__Exercise requirements__: The whole listing is to be restated word for word with no images.

------ Entries supplied

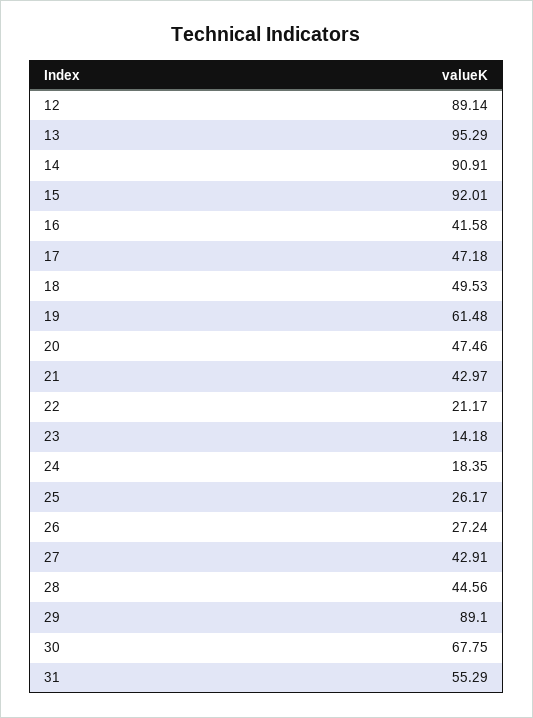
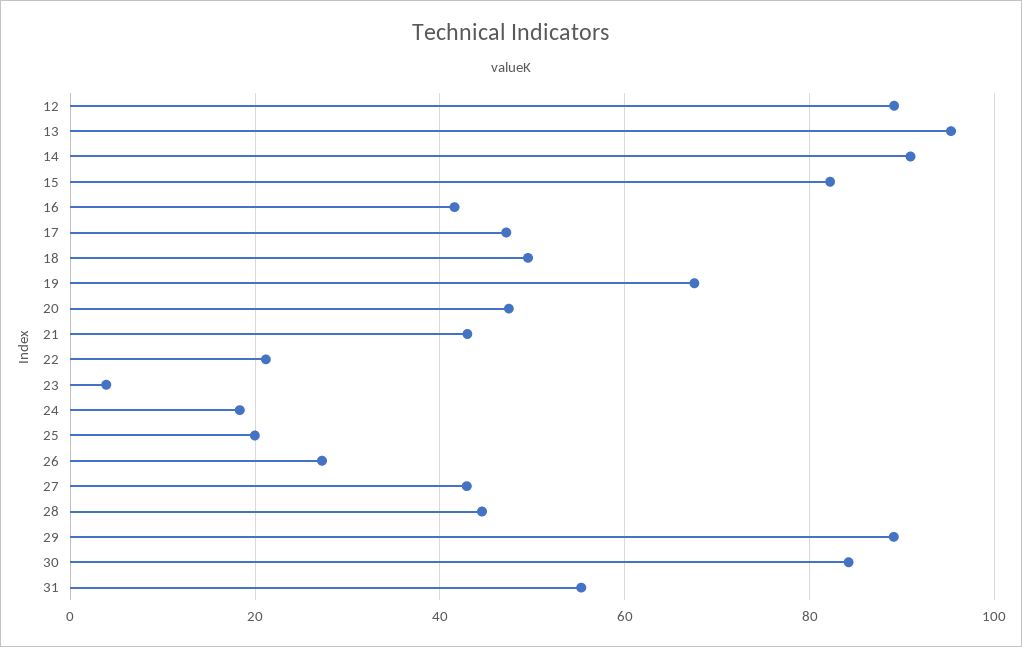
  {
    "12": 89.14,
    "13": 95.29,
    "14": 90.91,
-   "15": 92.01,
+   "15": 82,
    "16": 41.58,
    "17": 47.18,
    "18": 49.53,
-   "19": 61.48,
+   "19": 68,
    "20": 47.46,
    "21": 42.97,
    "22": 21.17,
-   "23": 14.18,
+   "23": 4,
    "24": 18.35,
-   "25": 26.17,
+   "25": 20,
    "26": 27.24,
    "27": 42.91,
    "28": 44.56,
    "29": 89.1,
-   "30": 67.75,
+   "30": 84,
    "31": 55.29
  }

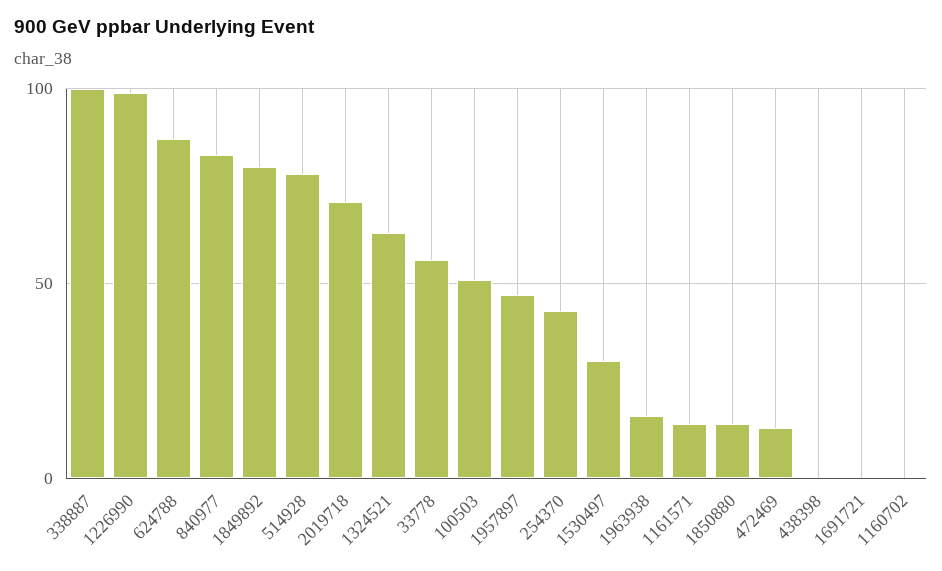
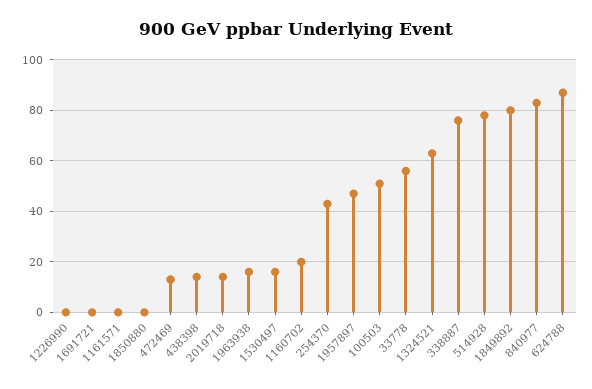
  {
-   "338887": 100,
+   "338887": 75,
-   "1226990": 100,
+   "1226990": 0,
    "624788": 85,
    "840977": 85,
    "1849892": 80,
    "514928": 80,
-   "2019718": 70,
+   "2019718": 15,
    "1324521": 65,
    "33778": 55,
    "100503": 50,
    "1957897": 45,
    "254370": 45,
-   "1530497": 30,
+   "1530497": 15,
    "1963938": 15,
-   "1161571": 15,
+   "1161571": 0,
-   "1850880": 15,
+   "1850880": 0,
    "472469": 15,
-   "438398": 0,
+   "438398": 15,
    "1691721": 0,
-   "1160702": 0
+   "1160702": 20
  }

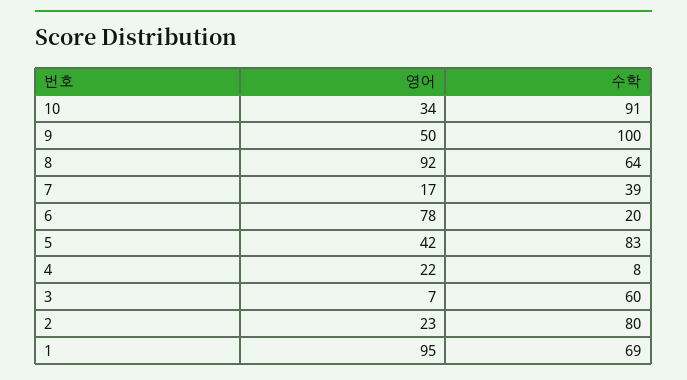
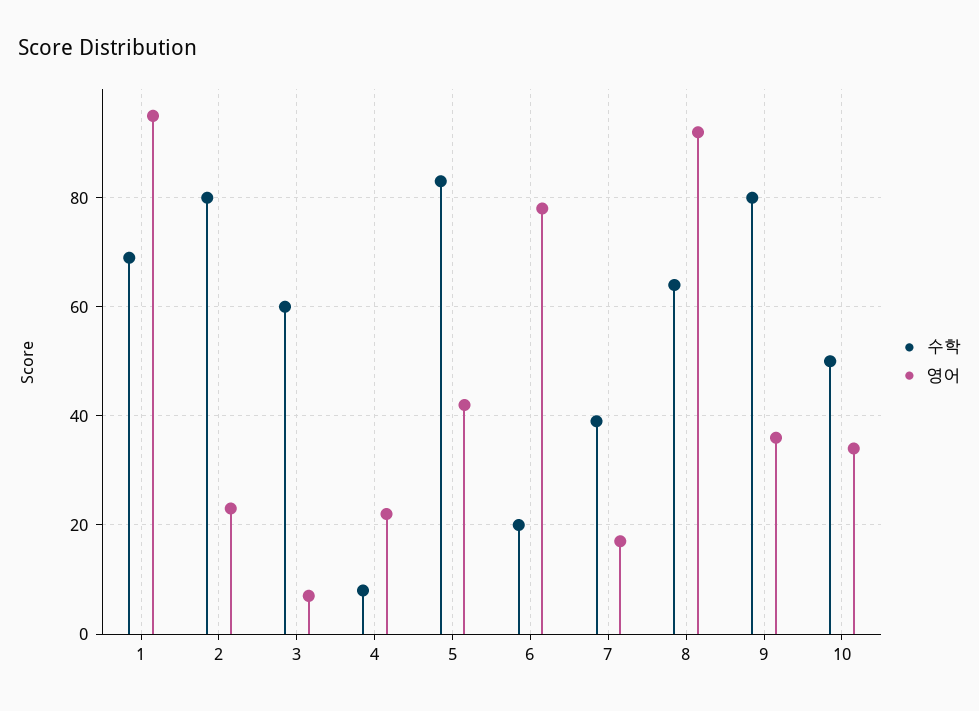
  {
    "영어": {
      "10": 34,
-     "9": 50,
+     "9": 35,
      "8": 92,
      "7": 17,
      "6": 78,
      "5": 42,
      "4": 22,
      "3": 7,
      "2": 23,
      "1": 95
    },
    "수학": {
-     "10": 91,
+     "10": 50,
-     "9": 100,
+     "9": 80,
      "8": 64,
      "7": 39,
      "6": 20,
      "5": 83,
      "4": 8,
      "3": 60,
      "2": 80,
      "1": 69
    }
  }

------------

__Written response__:
  {
    "12": 89.14,
    "13": 95.29,
    "14": 90.91,
-   "15": 92.01,
+   "15": 82,
    "16": 41.58,
    "17": 47.18,
    "18": 49.53,
-   "19": 61.48,
+   "19": 68,
    "20": 47.46,
    "21": 42.97,
    "22": 21.17,
-   "23": 14.18,
+   "23": 4,
    "24": 18.35,
-   "25": 26.17,
+   "25": 20,
    "26": 27.24,
    "27": 42.91,
    "28": 44.56,
    "29": 89.1,
-   "30": 67.75,
+   "30": 84,
    "31": 55.29
  }

  {
-   "338887": 100,
+   "338887": 75,
-   "1226990": 100,
+   "1226990": 0,
    "624788": 85,
    "840977": 85,
    "1849892": 80,
    "514928": 80,
-   "2019718": 70,
+   "2019718": 15,
    "1324521": 65,
    "33778": 55,
    "100503": 50,
    "1957897": 45,
    "254370": 45,
-   "1530497": 30,
+   "1530497": 15,
    "1963938": 15,
-   "1161571": 15,
+   "1161571": 0,
-   "1850880": 15,
+   "1850880": 0,
    "472469": 15,
-   "438398": 0,
+   "438398": 15,
    "1691721": 0,
-   "1160702": 0
+   "1160702": 20
  }

  {
    "영어": {
      "10": 34,
-     "9": 50,
+     "9": 35,
      "8": 92,
      "7": 17,
      "6": 78,
      "5": 42,
      "4": 22,
      "3": 7,
      "2": 23,
      "1": 95
    },
    "수학": {
-     "10": 91,
+     "10": 50,
-     "9": 100,
+     "9": 80,
      "8": 64,
      "7": 39,
      "6": 20,
      "5": 83,
      "4": 8,
      "3": 60,
      "2": 80,
      "1": 69
    }
  }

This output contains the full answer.